Naamgeving: foltering/marteling

In documenten van de Nederlandse overheid is bij invoering van de Wet internationale misdrijven (2003) het onderscheid aangebracht tussen ‘foltering’ (pijn toebrengen door mensen in overheidsdienst met het oog op bekentenis of intimidatie) en ‘marteling’ (het opzettelijk veroorzaken van ernstige pijn of ernstig lijden om verschillende redenen). In die documenten wordt het VN-verdrag daarom aangeduid als het Verdrag tegen Foltering. Dat is verwarrend, omdat in andere talen dit onderscheid niet wordt gemaakt. Amnesty geeft daarom de voorkeur aan het woord ‘marteling’, in alle gevallen.

Redenen voor marteling

De redenen waarom gemarteld wordt zijn door de eeuwen heen niet veranderd:

  1. Om informatie of een bekentenis los te krijgen die iemand niet uit zichzelf geeft. Het komt op deze manier vaak voor dat mensen worden gedwongen iets te bekennen dat ze helemaal niet hebben gedaan.
  2. Als straf. In verscheidene landen bestaan straffen als zweepslagen, stokslagen of het amputeren van een hand of voet.
  3. Als middel van controle tegen criminaliteit of politiek verzet. In veel landen martelen politieagenten om criminelen angst aan te jagen en soms ook om ze geld afhandig te maken. Vandaag de dag blijkt dat de meest voorkomende reden voor marteling. Vaak geeft frustratie de doorslag. Een politieagent slaat omdat hij zijn agressie tegen een dronkaard niet kan bedwingen. Soldaten martelen een gevangen vijand uit opgekropte angst.
  4. Als middel van terreur. In recente oorlogen (bijvoorbeeld Rwanda, Joegoslavië, Tsjetsjenië) zijn vaak willekeurige mensen gemarteld om een hele bevolking angst aan te jagen.

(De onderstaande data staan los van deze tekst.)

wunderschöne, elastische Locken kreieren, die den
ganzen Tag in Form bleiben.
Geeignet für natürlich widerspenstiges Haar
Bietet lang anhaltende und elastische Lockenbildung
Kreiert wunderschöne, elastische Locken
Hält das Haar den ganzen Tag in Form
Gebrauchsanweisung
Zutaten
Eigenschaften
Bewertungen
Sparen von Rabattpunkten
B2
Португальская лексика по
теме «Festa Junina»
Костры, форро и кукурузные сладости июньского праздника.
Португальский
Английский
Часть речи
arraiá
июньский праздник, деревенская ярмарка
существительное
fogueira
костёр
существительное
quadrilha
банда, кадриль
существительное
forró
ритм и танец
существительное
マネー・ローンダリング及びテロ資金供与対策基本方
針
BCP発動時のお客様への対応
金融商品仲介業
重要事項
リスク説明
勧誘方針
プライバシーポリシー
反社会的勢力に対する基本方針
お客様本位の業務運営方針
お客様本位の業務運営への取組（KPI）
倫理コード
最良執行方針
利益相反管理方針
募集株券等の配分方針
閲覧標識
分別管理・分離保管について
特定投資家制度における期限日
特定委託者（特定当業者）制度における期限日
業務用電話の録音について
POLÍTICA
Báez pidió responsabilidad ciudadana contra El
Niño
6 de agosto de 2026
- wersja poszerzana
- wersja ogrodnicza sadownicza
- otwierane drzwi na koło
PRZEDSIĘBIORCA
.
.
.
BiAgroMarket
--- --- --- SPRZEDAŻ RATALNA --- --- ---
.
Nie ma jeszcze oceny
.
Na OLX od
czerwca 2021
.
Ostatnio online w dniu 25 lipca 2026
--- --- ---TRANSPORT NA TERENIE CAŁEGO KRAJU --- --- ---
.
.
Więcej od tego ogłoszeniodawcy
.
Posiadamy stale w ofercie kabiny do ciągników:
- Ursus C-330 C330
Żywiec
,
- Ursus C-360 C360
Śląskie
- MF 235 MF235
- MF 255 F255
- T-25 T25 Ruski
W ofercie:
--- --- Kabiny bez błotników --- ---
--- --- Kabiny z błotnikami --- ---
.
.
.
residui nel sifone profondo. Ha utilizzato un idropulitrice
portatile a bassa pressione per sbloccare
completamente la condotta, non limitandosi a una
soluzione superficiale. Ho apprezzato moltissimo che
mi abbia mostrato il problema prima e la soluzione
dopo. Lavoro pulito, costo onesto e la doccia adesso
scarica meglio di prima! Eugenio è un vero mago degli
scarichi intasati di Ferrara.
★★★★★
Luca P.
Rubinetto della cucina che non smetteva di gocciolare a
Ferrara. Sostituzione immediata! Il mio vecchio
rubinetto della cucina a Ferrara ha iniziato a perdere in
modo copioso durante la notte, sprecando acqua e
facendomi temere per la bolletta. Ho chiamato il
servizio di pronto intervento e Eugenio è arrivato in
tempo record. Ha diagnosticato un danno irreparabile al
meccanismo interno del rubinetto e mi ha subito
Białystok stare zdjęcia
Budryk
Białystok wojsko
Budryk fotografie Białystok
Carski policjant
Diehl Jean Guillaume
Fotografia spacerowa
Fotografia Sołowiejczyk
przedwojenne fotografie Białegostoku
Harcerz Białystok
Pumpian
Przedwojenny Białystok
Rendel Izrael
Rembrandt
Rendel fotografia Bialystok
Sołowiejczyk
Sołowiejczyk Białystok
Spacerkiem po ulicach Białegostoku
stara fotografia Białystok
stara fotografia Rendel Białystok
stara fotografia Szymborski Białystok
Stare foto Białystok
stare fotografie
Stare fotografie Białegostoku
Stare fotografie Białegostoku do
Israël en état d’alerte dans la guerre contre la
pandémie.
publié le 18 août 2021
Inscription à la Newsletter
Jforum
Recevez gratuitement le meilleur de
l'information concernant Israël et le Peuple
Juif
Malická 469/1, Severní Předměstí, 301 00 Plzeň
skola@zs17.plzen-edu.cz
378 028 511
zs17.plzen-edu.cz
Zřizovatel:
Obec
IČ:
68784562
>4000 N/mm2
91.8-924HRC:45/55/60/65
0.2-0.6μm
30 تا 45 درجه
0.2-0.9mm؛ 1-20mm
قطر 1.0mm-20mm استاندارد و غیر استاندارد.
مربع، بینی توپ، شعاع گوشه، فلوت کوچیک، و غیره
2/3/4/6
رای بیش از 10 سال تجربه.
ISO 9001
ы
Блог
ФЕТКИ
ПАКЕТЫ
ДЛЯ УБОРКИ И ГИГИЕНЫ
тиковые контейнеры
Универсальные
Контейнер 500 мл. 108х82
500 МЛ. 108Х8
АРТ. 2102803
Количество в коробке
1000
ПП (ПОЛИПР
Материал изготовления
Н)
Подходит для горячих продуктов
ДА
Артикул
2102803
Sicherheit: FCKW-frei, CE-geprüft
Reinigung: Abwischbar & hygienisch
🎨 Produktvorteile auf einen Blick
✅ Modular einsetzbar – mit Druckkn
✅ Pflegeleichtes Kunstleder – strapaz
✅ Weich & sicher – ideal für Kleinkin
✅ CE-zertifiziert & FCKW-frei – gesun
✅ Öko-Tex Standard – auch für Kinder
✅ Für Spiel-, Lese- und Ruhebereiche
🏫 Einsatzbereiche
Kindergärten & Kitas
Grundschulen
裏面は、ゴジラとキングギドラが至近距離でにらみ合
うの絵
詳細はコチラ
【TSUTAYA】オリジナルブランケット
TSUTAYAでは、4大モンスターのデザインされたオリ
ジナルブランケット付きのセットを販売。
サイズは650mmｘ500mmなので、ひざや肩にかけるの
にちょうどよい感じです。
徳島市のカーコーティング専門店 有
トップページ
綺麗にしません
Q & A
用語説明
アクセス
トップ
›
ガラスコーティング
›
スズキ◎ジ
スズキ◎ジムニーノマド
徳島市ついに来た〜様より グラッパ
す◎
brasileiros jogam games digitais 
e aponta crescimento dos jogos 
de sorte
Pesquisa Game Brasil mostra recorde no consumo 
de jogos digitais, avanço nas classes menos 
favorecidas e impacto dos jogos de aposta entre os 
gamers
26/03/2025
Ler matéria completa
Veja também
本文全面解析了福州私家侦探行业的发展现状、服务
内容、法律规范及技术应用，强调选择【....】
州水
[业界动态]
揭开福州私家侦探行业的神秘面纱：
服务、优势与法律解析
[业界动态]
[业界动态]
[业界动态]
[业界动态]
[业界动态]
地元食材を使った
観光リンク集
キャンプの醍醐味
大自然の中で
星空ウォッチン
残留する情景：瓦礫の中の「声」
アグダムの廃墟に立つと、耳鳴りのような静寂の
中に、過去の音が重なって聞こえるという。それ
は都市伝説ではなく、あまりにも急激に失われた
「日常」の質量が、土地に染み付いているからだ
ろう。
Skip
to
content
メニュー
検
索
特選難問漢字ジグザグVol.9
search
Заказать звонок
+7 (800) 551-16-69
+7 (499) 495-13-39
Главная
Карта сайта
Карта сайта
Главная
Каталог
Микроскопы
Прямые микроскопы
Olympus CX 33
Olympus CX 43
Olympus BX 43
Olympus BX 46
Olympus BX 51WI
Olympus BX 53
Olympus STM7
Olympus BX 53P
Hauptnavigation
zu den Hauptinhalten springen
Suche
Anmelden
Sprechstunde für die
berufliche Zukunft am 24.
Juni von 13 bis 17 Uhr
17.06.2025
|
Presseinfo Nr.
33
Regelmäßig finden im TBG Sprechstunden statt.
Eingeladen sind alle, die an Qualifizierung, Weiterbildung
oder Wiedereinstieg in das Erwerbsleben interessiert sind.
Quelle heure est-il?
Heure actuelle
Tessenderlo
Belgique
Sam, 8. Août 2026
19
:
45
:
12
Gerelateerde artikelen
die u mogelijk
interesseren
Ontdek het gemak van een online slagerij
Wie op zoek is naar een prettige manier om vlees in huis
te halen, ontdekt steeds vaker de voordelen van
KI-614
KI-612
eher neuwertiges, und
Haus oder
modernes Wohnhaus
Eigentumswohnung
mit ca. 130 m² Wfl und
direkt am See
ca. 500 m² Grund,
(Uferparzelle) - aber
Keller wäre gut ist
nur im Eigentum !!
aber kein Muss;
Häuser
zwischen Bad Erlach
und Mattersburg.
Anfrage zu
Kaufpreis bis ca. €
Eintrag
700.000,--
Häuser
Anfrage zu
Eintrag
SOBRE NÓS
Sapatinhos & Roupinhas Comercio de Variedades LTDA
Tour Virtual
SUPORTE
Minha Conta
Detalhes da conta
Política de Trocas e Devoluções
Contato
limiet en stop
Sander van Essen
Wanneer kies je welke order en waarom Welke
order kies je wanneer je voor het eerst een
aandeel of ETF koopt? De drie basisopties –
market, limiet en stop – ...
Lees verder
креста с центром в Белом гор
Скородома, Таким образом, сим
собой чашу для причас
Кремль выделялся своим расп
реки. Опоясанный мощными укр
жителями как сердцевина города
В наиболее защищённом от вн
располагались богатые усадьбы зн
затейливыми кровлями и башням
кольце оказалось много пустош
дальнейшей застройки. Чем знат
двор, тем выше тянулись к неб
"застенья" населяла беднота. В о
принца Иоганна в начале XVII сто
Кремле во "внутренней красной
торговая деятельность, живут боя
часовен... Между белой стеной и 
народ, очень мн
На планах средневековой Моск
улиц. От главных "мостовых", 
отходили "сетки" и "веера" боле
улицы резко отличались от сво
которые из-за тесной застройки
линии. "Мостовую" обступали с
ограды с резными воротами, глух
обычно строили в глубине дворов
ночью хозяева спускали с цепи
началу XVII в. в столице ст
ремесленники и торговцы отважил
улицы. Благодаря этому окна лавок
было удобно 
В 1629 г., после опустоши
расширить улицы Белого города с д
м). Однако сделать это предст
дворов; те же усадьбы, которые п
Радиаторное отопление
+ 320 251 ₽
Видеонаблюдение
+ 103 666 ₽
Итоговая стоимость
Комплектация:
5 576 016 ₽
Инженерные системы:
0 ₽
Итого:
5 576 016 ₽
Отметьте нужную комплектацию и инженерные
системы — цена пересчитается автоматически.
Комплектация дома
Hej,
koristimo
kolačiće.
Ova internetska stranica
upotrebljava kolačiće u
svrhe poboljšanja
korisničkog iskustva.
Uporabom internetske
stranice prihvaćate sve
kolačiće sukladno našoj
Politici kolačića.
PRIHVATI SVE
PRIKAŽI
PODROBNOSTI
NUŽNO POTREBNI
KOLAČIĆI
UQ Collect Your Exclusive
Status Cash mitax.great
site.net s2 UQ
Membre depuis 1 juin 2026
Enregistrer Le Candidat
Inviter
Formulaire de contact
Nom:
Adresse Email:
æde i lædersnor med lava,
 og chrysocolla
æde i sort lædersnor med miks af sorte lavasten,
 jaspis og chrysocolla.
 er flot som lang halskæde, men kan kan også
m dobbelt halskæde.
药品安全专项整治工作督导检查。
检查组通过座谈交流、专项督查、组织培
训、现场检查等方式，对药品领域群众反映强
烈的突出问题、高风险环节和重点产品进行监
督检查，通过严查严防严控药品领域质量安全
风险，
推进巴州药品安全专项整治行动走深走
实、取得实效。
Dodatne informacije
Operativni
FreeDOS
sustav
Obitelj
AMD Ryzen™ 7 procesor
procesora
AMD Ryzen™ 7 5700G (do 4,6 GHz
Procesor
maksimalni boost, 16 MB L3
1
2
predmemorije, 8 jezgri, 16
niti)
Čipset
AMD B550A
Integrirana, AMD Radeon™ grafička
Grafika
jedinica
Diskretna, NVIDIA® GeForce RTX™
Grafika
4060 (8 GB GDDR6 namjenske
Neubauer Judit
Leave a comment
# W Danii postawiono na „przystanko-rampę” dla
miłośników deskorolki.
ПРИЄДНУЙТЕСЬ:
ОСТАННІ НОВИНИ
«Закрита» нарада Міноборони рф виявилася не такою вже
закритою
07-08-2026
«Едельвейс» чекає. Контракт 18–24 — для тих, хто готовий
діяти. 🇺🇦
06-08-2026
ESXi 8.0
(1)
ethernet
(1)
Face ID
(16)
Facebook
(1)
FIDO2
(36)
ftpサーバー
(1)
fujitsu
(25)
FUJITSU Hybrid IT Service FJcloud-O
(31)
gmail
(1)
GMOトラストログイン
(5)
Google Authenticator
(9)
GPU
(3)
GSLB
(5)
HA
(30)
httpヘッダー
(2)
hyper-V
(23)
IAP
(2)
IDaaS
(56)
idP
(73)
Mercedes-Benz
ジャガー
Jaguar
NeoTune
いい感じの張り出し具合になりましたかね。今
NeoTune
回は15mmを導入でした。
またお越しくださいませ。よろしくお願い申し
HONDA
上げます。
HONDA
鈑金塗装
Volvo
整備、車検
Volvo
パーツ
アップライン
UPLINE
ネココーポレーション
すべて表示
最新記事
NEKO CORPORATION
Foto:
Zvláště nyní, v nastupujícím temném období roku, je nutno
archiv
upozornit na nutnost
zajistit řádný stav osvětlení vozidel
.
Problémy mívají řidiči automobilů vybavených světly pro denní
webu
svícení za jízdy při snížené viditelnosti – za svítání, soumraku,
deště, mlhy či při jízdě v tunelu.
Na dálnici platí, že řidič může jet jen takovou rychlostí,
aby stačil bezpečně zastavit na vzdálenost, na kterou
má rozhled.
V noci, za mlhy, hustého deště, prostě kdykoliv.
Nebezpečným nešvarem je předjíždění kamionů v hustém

Geschiedenis van marteling

In de Griekse oudheid werden alleen slaven gemarteld, maar vanaf het Romeinse keizerrijk werd de praktijk ook algemeen voor gearresteerde burgers. In het Germaanse gewoonterecht van de vroege middeleeuwen was marteling weinig verbreid. De praktijk leefde weer op toen het Romeins recht vanaf de 12e eeuw nieuwe belangstelling kreeg.

In de 14e eeuw was het martelen van verdachten in heel Europa een gebruikelijke praktijk, hoewel meer in de zuidelijke dan in de noordelijke landen. Marteling werd onderdeel van een procedure waarin de verdachte moest bekennen voordat hij kon worden veroordeeld. Een verdachte moest zijn bekentenis na de marteling bevestigen, maar als hij dat weigerde kon hij opnieuw worden gemarteld. Vooral de middeleeuwse inquisitie (13e tot 17e eeuw) ontwikkelde vele marteltechnieken die werden toegepast op mensen die van ketterij of hekserij werden verdacht.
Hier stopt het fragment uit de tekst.